City of London approves reduced-height block despite “diminished” design quality

City of London planners have agreed to cut PLP’s 22 Bishopsgate tower by three storeys – after the developers behind the scheme warned it was too high for cranes to meet new safety rules to protect planes flying over the site.

AXA Real Estate and Lipton Rogers Developments won approval for the 62 storey tower (pictured below) in November 2015 and the building – on the site of KPF’s aborted Pinnacle tower – is already under construction by Multiplex.

In June last year, the developers won approval for amendments to the scheme that boosted its proposed office floorspace from just under 194,000sq m to just over 195,500sq m.

New image of 22 Bishopsgate

The original proposals

But in November the developers submitted a new application to reduce the height of the tower by three storeys because of what the City described as “construction management constraints in relation to aviation safeguarding issues”.

PLP’s design and access statement for the tower said a new interpretation of safety rules meant National Air Traffic Services would not authorise the height of the tower cranes required for efficient and safe construction beyond a maximum height 309.6m – meaning approximately 35m would need to be subtracted from that height to account for crane size.

PLP’s tweaked proposals drop the tower’s height from 295m to 272m but compensate for the loss of floorspace by replacing the stepped-back design of the earlier scheme’s upper storeys with a “flat-top” proposal that has larger high-level floorplans.

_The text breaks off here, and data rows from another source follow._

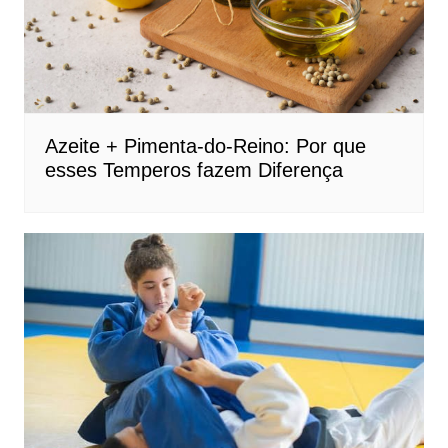
Azeite + Pimenta-do-Reino: Por que
esses Temperos fazem Diferença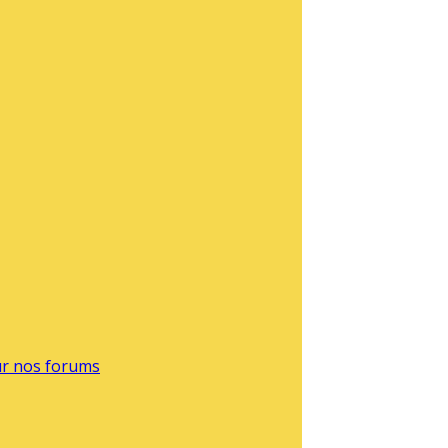
sur nos forums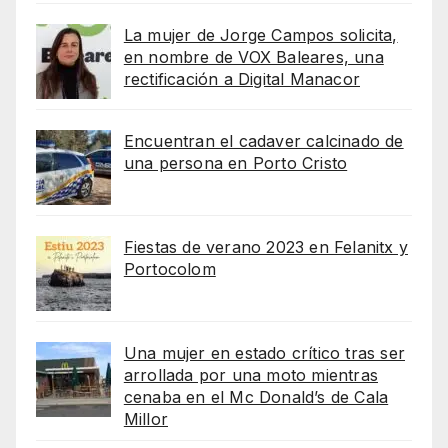
La mujer de Jorge Campos solicita,
en nombre de VOX Baleares, una
rectificación a Digital Manacor
Encuentran el cadaver calcinado de
una persona en Porto Cristo
Fiestas de verano 2023 en Felanitx y
Portocolom
Una mujer en estado crítico tras ser
arrollada por una moto mientras
cenaba en el Mc Donald’s de Cala
Millor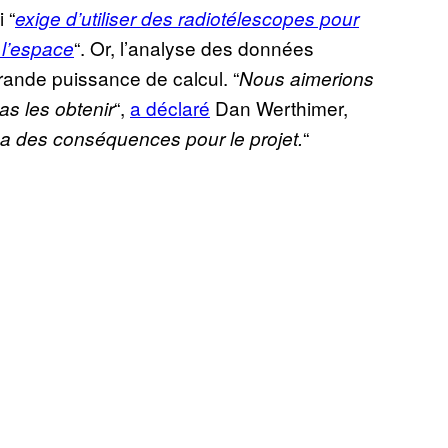
 “
exige d’utiliser des radiotélescopes pour
“. Or, l’analyse des données
 l’espace
rande puissance de calcul. “
Nous aimerions
“,
a déclaré
Dan Werthimer,
as les obtenir
“
a des conséquences pour le projet.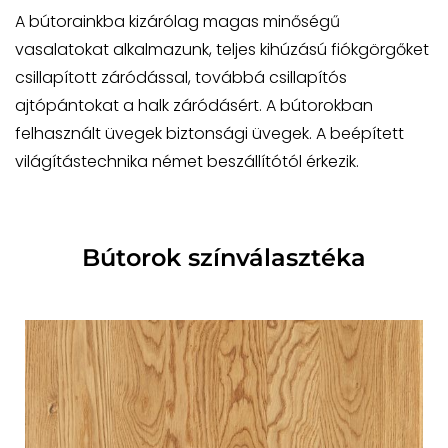
A bútorainkba kizárólag magas minőségű
vasalatokat alkalmazunk, teljes kihúzású fiókgörgőket
csillapított záródással, továbbá csillapítós
ajtópántokat a halk záródásért. A bútorokban
felhasznált üvegek biztonsági üvegek. A beépített
világítástechnika német beszállítótól érkezik.
Bútorok színválasztéka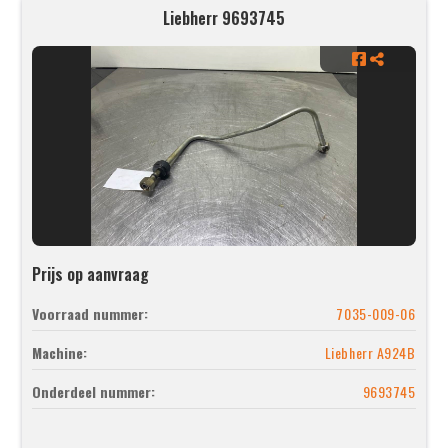
Liebherr 9693745
Prijs op aanvraag
Voorraad nummer:
7035-009-06
Machine:
Liebherr A924B
Onderdeel nummer:
9693745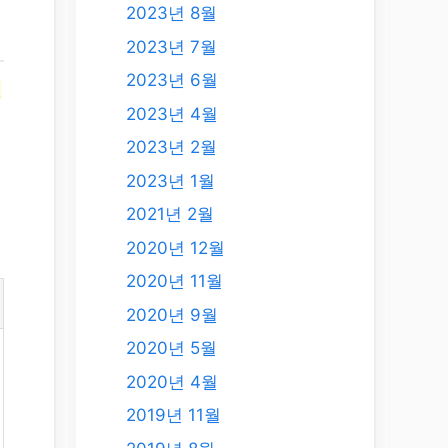
2023년 8월
2023년 7월
2023년 6월
텐
2023년 4월
2023년 2월
2023년 1월
2021년 2월
2020년 12월
2020년 11월
2020년 9월
2020년 5월
2020년 4월
2019년 11월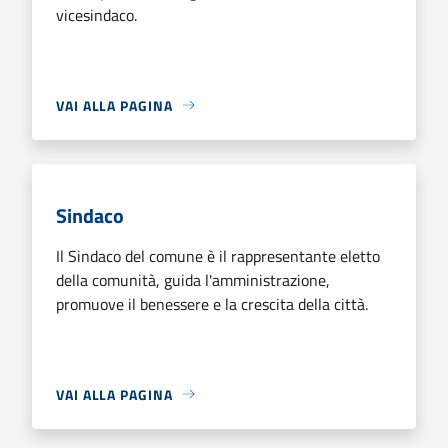
vicesindaco.
VAI ALLA PAGINA
Sindaco
Il Sindaco del comune è il rappresentante eletto
della comunità, guida l'amministrazione,
promuove il benessere e la crescita della città.
VAI ALLA PAGINA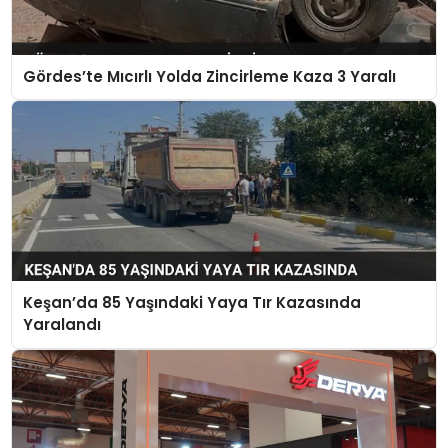
Gördes’te Mıcırlı Yolda Zincirleme Kaza 3 Yaralı
Keşan’da 85 Yaşındaki Yaya Tır Kazasında
Yaralandı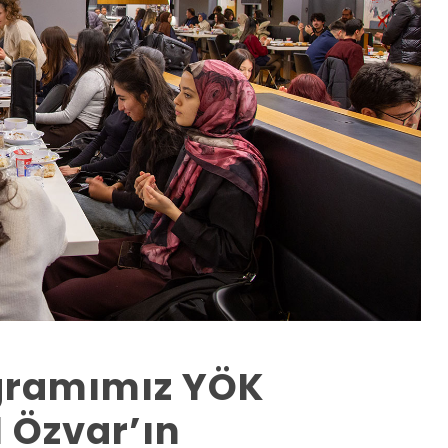
ogramımız YÖK
l Özvar’ın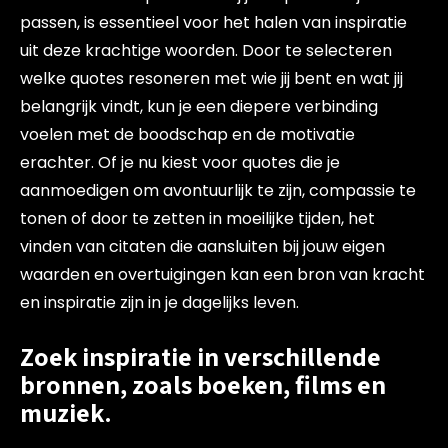
passen, is essentieel voor het halen van inspiratie
uit deze krachtige woorden. Door te selecteren
welke quotes resoneren met wie jij bent en wat jij
belangrijk vindt, kun je een diepere verbinding
voelen met de boodschap en de motivatie
erachter. Of je nu kiest voor quotes die je
aanmoedigen om avontuurlijk te zijn, compassie te
tonen of door te zetten in moeilijke tijden, het
vinden van citaten die aansluiten bij jouw eigen
waarden en overtuigingen kan een bron van kracht
en inspiratie zijn in je dagelijks leven.
Zoek inspiratie in verschillende
bronnen, zoals boeken, films en
muziek.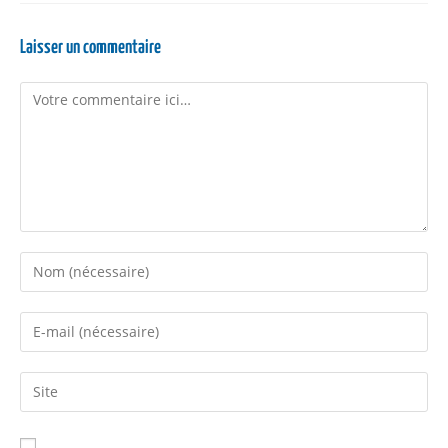
Laisser un commentaire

The scheme retains its upper-storeys restaurant, bar and public viewing gallery space, and delivers more office floorspace than the original consented scheme, but slightly less than the amended June 2016 proposals.

Planning officers told members of City of London’s Planning & Transportation Committee that while the change in the building’s appearance “diminished the design and visual impact of the building”, the proposals were considered acceptable.

Committee members approved the revised designs by 17 votes to five, which included one abstention.